Determinant of a large block matrix $\newcommand{\lmt}{\left[\begin{matrix}}$
$\newcommand{\rmt}{\end{matrix}\right]}$
Hi,
I was reading through a proof of the number of domino tilings of a $(2n)\times(2n)$ chessboard, and somewhere in the proof was the following unjustified claim:
Let $A=\lmt 0&1&0&\cdots&0\\
-1&0&1&\ddots&\vdots\\
0&-1&0&\ddots&0\\
\vdots&\ddots&\ddots&\ddots&1\\
0&\cdots&0&-1&0
\rmt$ and $B=\lmt 0&1&0&\cdots&0\\
1&0&1&\ddots&\vdots\\
0&1&0&\ddots&0\\
\vdots&\ddots&\ddots&\ddots&1\\
0&\cdots&0&1&0
\rmt$. In case my notation isn't clear, they have $\pm1$ on the superdiagonal and subdiagonal and $0$ everywhere else.
Let $C$ be the matrix with blocks $\lmt -A&I&0&\cdots&0\\
I&-A&I&\ddots&\vdots\\
0&I&-A&\ddots&0\\
\vdots&\ddots&\ddots&\ddots&I\\
0&\cdots&0&I&-A
\rmt$.
Let $p_B$ be the characteristic polynomial of $B$. Then, the claim is that
$$ \det C = \det p_B(A). $$
This was stated without proof, so I'm wondering if this follows from a well-known theorem, or if there's a slick proof of it.
Also, I'm curious to what extent this claim generalizes. Thanks!

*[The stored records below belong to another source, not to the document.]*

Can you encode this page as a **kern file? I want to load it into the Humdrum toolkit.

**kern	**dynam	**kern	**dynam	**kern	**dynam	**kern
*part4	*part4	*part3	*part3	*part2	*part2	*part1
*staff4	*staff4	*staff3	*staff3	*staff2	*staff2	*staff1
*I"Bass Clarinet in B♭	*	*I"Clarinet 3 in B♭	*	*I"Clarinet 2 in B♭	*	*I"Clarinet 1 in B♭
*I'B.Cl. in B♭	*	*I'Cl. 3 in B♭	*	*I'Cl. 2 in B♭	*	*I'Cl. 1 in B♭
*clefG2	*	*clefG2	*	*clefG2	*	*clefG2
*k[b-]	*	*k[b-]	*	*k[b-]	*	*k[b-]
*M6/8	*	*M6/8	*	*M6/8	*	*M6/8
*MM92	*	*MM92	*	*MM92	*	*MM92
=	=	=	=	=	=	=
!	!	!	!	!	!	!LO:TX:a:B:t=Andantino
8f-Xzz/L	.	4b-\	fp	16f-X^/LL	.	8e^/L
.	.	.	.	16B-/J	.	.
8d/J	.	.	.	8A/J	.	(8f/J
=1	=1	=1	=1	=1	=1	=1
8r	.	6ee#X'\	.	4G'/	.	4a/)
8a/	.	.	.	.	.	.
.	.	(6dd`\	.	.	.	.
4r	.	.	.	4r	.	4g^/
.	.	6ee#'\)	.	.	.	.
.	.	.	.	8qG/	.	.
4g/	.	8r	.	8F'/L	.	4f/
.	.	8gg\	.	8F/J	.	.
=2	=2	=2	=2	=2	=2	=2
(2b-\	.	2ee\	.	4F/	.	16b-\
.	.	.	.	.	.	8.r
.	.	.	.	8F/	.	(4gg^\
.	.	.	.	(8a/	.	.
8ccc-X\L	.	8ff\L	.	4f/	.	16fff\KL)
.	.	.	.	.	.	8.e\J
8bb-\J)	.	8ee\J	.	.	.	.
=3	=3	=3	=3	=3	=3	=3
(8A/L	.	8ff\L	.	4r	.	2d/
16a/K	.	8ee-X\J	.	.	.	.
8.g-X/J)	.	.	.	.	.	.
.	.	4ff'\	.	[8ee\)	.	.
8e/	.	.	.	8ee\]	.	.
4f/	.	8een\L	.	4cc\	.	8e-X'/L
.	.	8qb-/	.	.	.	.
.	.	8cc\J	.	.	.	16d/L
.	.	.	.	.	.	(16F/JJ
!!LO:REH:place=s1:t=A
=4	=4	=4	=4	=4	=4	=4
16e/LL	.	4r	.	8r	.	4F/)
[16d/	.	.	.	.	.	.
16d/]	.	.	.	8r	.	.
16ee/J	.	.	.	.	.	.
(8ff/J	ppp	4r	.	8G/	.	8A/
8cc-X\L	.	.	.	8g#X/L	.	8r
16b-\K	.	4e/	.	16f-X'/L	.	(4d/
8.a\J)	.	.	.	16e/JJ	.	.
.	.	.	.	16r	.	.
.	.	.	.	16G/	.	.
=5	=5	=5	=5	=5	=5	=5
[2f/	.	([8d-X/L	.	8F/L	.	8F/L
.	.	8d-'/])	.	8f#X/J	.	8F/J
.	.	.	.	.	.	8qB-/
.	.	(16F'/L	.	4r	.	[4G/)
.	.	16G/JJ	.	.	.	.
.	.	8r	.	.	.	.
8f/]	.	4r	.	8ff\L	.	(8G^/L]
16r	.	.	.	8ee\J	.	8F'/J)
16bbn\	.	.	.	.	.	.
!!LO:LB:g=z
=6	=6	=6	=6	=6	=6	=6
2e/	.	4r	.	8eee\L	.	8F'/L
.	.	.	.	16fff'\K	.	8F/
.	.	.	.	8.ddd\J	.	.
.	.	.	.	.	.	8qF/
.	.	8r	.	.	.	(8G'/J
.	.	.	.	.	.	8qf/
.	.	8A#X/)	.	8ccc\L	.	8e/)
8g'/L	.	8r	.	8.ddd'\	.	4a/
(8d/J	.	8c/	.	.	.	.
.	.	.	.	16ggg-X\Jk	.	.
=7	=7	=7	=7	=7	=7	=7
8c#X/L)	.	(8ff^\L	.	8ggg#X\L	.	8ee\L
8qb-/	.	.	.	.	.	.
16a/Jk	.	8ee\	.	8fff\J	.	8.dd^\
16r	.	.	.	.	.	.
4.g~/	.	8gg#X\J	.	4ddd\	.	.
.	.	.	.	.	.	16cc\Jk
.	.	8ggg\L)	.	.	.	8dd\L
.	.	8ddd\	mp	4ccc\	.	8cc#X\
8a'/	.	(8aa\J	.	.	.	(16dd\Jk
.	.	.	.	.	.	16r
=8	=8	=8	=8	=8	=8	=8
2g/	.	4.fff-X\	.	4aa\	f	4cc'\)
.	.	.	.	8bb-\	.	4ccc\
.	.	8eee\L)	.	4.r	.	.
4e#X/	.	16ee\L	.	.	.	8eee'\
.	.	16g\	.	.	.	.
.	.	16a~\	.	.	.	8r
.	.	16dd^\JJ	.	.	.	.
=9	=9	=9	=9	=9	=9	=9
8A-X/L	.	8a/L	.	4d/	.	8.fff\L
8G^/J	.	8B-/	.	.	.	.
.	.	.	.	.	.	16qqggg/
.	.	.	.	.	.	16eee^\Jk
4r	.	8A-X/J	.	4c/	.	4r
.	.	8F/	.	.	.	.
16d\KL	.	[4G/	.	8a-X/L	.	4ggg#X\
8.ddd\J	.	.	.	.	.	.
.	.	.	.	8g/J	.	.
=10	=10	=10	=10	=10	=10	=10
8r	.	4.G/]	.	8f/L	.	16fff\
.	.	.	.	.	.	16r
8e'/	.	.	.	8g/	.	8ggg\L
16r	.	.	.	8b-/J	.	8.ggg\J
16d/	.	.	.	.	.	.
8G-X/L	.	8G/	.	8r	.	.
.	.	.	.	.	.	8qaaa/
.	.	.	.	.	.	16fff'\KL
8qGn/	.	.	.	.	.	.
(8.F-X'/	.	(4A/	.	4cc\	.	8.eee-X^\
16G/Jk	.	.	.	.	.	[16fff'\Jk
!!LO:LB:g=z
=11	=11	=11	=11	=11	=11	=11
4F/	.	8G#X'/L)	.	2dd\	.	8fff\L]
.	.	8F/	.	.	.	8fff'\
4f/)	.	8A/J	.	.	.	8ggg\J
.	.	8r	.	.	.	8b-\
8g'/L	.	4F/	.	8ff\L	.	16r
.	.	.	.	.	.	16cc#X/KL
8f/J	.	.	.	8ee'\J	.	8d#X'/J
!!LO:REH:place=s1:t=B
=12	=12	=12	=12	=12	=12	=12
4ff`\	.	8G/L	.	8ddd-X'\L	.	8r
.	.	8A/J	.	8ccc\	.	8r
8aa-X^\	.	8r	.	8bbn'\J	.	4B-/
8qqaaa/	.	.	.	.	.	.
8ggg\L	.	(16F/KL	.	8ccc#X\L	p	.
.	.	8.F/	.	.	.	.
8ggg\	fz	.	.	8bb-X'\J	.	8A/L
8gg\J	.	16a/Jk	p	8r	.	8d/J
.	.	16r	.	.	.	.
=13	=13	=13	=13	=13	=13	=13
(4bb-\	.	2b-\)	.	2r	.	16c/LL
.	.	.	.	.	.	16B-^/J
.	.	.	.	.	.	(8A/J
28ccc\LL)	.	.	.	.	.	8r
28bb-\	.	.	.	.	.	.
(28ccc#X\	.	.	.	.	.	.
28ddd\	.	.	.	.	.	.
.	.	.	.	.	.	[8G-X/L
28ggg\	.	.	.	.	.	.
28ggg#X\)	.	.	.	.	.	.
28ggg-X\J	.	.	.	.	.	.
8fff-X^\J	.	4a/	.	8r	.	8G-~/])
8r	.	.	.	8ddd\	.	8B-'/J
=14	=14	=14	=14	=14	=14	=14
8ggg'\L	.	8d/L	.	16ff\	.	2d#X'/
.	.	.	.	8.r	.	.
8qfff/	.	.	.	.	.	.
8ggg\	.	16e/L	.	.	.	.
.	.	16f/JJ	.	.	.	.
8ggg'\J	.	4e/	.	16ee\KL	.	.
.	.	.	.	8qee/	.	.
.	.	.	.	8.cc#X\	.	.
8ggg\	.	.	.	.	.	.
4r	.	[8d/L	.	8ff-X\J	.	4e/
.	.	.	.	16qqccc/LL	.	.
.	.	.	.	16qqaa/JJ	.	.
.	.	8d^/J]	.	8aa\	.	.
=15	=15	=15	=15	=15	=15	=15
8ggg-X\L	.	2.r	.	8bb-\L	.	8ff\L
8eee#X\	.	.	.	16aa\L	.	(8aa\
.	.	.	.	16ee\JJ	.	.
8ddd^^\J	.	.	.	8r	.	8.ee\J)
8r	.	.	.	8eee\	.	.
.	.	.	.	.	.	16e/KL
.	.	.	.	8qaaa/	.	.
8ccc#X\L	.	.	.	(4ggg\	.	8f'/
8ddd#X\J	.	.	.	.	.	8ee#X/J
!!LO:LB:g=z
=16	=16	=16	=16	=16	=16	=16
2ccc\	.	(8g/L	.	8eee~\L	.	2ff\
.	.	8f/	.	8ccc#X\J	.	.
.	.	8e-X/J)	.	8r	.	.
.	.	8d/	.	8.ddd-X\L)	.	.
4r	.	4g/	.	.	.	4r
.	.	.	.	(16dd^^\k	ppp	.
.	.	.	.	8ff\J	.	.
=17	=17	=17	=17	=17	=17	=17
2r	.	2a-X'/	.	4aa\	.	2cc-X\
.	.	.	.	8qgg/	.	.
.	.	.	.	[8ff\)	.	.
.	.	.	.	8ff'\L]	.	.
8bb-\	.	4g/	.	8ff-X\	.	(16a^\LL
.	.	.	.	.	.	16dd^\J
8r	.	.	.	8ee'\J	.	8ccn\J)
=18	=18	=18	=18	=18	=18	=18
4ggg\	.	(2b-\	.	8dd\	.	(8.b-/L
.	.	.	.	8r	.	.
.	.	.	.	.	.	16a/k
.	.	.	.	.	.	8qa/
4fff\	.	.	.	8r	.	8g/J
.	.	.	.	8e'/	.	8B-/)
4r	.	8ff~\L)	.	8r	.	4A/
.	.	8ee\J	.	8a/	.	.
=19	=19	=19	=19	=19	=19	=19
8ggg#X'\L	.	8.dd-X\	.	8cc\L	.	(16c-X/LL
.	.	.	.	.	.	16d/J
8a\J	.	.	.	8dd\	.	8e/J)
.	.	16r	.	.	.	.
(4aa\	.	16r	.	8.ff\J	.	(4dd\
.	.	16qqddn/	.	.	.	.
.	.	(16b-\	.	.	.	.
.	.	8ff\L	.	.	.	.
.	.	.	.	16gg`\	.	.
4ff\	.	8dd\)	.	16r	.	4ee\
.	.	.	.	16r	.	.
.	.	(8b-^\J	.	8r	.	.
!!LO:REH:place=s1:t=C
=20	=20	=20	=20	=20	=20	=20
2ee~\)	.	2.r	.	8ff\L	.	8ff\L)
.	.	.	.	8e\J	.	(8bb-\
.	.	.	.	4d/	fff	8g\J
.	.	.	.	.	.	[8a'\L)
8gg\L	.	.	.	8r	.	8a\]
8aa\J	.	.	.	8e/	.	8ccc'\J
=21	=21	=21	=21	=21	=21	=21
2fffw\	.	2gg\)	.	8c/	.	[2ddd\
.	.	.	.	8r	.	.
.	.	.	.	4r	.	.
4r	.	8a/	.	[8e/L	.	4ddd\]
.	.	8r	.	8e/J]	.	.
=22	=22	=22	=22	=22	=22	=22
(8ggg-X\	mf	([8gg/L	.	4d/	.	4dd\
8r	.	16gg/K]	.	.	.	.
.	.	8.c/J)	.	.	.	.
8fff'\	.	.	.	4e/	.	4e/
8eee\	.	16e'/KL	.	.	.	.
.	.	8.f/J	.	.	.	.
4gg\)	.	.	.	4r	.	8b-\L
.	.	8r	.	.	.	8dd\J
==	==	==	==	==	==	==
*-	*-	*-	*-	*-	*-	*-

 A: Yes, this works fairly generally. (I don't know if this is "well known," maybe to others, I didn't know it before.)
Since $B$ is self-adjoint, we can diagonalize it by a unitary transformation: $U^*BU=\textrm{diag}(b_1, \ldots , b_{2n})$. Moreover, this also works for the block versions of these matrices, in the following sense: if we let
$$
\mathcal U = \begin{pmatrix} u_{11}I & u_{12}I & \ldots & u_{1,2n}I\\ && \ldots & \\
u_{2n,1}I & u_{2n,2}I & \ldots & u_{2n,2n}I
\end{pmatrix} ,
$$
with the matrix elements $u_{jk}$ of $U$, then this $\mathcal U$ is still unitary and $\mathcal U^*\mathcal{B}\mathcal U=\textrm{diag}(b_1I, \ldots , b_{2n}I)$. Here, I write $\mathcal B$ for the block version of $B$, where we replace the $1$'s with $I$. Similarly, $\mathcal A$ will denote the matrix with $A$ on the "diagonal" and $0$'s everywhere else.
Then
$$
\det C = \det (\mathcal{B-A})=\det(\mathcal{U^*(B-A)U}) =\det\textrm{diag}(b_1I-A, b_2I-A, \ldots , b_{2n}I-A) .
$$
The last step uses that $\mathcal{U^*AU}=\mathcal A$, and this follows because $\mathcal U$ is unitary with blocks that are multiples of $I$ and $\mathcal A$ is block diagonal (just writing it out will give it quickly).
Thus $\det C=\prod \det (b_jI-A) = \det \prod (b_j I-A) = \det p_B(A)$, as claimed.